__GIVEN TEXT__
● ● ● ●

This network is very particular, since it uses no structural information contained in the input x. In other words, if we randomly shuffle all our inputs along any dimension and retrain this network, it will yield the same predictions.

Note that his network learns the temperature parameter to be used inside the SoftmaxAllocator.

The activations have the following shape (omitting the sample dimension).

input x (n_channels, lookback, n_assets)
flattened (n_channels * lookback * n_assets,)
normalized (n_channels, lookback, n_assets)
dropped out (n_channels, lookback, n_assets)
after dense layer (multivariate linear model) (n_assets,)
after allocation (n_assets,)

from deepdow.nn import LinearNet

n_channels, lookback, n_assets = 2, 30, 10
network = LinearNet(n_channels, lookback, n_assets)

print(network)

LinearNet(
  (norm_layer): BatchNorm1d(600, eps=1e-05, momentum=0.1, affine=True, track_running_stats=True)
  (dropout_layer): Dropout(p=0.5, inplace=False)
  (linear): Linear(in_features=600, out_features=10, bias=True)
  (allocate_layer): SoftmaxAllocator(
    (layer): Softmax(dim=1)
  )
)

MinimalNet¶

MinimalNet is the simplest network. It does not pay any attention to input features and only learns a fixed weight vector that is predicted for all samples. It is a wrapper around the WeightNorm layer.

The activations have the following shape (omitting the sample dimension).

input x (n_channels, lookback, n_assets)
output w (n_assets,)

Note

The reason why we still need to feed the feature tensor x during the forward is to extract the required number of samples (x.shape[0]).

from deepdow.nn import MinimalNet

n_assets = 10
network = MinimalNet(n_assets)

print(network)

assert sum(p.numel() for p in network.parameters() if p.requires_grad) == n_assets

MinimalNet(
  (allocate_layer): WeightNorm()
)

ThorpeNet¶

The goal of this network is to demonstrate the possibility of using deepdow to create a special case of networks that do not depend on the input tensor x. All the important variables for the portfolio allocation are learned when training. This means that this network learns a single optimal set of parameters for the entire training set.

● ● ● ●

[Data drawn from a collection]
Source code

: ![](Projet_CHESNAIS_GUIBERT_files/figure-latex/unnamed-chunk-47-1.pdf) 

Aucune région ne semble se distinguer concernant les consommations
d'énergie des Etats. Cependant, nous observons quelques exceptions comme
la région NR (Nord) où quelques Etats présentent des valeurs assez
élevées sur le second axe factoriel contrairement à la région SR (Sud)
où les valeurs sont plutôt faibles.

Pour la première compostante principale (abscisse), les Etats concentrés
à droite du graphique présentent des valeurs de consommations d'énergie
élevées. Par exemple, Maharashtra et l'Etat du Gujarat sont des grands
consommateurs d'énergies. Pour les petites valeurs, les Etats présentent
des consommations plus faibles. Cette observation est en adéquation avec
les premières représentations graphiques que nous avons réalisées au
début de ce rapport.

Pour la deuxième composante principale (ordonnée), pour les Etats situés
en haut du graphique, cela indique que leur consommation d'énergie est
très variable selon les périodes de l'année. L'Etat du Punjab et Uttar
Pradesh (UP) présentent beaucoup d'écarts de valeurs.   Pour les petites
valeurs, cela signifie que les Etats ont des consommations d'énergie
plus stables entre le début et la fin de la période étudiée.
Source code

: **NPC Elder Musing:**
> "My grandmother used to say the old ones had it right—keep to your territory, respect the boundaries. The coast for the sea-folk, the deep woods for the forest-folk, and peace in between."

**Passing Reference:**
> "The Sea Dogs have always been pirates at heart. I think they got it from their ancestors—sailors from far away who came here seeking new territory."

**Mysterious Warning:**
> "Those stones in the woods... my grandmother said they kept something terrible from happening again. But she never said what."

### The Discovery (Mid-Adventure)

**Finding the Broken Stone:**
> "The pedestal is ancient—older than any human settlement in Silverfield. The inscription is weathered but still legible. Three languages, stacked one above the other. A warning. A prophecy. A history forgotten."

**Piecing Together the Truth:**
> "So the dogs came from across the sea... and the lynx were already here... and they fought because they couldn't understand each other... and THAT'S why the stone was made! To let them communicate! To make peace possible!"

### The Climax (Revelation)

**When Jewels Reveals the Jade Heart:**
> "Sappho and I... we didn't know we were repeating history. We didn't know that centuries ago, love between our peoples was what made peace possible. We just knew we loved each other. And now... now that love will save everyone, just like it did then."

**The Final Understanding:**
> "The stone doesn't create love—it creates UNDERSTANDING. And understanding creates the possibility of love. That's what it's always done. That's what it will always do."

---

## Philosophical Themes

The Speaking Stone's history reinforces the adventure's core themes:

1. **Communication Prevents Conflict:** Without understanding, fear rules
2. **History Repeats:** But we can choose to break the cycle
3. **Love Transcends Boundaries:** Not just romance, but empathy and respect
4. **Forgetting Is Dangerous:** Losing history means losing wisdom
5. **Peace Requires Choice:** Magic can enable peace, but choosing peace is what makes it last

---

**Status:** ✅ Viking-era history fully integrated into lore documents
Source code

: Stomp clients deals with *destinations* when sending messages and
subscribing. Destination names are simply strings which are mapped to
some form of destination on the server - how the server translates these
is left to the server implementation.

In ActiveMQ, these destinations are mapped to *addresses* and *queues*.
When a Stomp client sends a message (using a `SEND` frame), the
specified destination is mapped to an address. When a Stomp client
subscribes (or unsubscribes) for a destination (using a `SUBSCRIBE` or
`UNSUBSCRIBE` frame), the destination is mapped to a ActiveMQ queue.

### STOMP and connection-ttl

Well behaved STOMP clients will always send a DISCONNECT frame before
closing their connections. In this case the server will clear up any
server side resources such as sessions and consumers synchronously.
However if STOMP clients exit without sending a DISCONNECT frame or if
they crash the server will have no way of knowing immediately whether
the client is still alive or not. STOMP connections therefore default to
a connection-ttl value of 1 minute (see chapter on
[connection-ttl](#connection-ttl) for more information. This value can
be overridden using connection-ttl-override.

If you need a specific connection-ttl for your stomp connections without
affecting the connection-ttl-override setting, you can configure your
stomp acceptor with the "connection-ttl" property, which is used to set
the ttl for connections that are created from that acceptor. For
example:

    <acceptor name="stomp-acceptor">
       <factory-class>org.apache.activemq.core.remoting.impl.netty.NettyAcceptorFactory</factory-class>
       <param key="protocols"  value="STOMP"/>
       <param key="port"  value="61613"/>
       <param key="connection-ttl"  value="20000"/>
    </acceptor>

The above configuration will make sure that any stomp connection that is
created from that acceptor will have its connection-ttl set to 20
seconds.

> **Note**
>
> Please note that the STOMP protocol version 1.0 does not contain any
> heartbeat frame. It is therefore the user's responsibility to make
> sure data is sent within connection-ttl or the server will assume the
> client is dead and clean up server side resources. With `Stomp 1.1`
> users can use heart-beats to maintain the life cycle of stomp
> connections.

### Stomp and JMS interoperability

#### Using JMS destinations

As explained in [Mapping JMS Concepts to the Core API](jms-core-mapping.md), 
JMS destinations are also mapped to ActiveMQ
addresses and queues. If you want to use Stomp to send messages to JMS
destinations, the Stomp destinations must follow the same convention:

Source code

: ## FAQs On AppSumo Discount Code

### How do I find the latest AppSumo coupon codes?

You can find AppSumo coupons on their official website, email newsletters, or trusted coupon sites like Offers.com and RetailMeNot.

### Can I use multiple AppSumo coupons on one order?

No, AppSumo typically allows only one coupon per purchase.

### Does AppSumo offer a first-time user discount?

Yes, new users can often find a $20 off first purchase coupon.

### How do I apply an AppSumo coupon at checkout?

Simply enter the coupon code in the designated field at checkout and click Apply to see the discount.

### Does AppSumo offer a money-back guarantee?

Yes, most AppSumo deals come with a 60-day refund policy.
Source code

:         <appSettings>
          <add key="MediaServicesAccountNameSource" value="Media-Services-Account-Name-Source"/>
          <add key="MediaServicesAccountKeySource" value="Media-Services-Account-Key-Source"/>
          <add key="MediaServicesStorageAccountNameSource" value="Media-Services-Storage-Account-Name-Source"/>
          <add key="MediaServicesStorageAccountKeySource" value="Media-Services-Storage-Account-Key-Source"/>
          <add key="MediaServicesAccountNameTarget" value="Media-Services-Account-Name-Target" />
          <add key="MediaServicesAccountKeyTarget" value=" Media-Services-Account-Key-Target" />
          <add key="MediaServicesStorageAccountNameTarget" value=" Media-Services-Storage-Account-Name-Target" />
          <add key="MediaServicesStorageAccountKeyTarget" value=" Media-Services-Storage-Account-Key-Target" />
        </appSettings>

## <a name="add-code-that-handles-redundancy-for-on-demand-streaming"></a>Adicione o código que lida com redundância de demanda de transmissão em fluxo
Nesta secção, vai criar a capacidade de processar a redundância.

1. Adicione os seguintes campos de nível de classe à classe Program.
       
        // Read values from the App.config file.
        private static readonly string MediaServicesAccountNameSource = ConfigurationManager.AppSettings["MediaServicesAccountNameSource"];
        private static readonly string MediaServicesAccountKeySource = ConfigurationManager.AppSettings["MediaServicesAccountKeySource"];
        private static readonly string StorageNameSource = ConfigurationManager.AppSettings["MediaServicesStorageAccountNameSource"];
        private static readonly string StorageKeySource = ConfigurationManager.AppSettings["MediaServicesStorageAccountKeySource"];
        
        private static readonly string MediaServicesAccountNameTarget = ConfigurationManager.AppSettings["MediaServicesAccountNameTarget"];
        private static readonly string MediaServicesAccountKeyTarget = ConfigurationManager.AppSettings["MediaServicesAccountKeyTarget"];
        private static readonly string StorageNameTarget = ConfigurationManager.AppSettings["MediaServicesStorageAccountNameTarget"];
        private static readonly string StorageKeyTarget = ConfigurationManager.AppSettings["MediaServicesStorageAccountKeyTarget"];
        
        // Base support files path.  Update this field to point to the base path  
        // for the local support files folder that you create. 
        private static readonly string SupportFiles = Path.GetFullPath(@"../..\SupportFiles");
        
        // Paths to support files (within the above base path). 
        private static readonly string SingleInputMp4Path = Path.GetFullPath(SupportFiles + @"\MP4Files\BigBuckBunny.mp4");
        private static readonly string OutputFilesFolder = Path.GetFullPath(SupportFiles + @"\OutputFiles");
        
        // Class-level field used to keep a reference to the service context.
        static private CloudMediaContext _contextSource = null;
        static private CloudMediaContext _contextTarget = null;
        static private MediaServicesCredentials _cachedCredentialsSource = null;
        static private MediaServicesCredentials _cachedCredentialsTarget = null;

● ● ● ●

__PROBLEMS TO WORK ON__
- A) Write out the deepdow network documentation verbatim between "normalized (n_channels, lookback, n_assets)" and "after allocation (n_assets,)", inclusive.
- B) Extend the deepdow network documentation onward from its last sentence.

__RESPONSES PER TASK__
- A)
normalized (n_channels, lookback, n_assets)
dropped out (n_channels, lookback, n_assets)
after dense layer (multivariate linear model) (n_assets,)
after allocation (n_assets,)

- B)
Specifically, we use the NumericalMarkowitz allocator (see Layers for more details). We need to learn the following parameters

matrix - square root of the covariance matrix, initial value is identity matrix
exp_returns - expected returns, initial value is 1
gamma_sqrt - risk and return trade-off, initial value is 1
alpha - weight regularization, initial value is 1

Note that to avoid numerical issues, one can set force_symmetric=True at construction. This way, the matrix is multiplied by its transpose to guarantee that the input to the allocator is symmetric and semi-definite.

from deepdow.nn import ThorpNet

n_assets = 10
max_weight = 0.5
force_symmetric = True
network = ThorpNet(n_assets, max_weight=max_weight, force_symmetric=force_symmetric)

print(network)

n_parameters = 0
n_parameters += n_assets  # Expected returns
n_parameters += n_assets * n_assets # Covariance matrix
n_parameters += 1  # gamma
n_parameters += 1  # alpha

true_n_parameters = sum(p.numel() for p in network.parameters() if p.requires_grad)

assert n_parameters == true_n_parameters

ThorpNet(
  (portfolio_opt_layer): NumericalMarkowitz(
    (cvxpylayer): CvxpyLayer()
  )
)

Writing custom networks¶

One can create infinitely many architectures using deepdow and torch layers. The bare minimum is to subclass torch.nn.Module and deepdow.benchmarks.Benchmark and implement the forward method.

See below an example

from deepdow.benchmarks import Benchmark

class AmazingNetwork(torch.nn.Module, Benchmark):
    """Amazing network.

    Parameters
    ----------
    hyper_param : float
        A hyperparameter.


    Attributes
    ----------
    learnable_param : torch.tensor
        A parameter to be learned during training.

    """
    def __init__(self, hyper_param):
        super().__init__()

        self.hyper_param = hyper_param
        self.learnable_param = torch.nn.Parameter(torch.ones(1), requires_grad=True)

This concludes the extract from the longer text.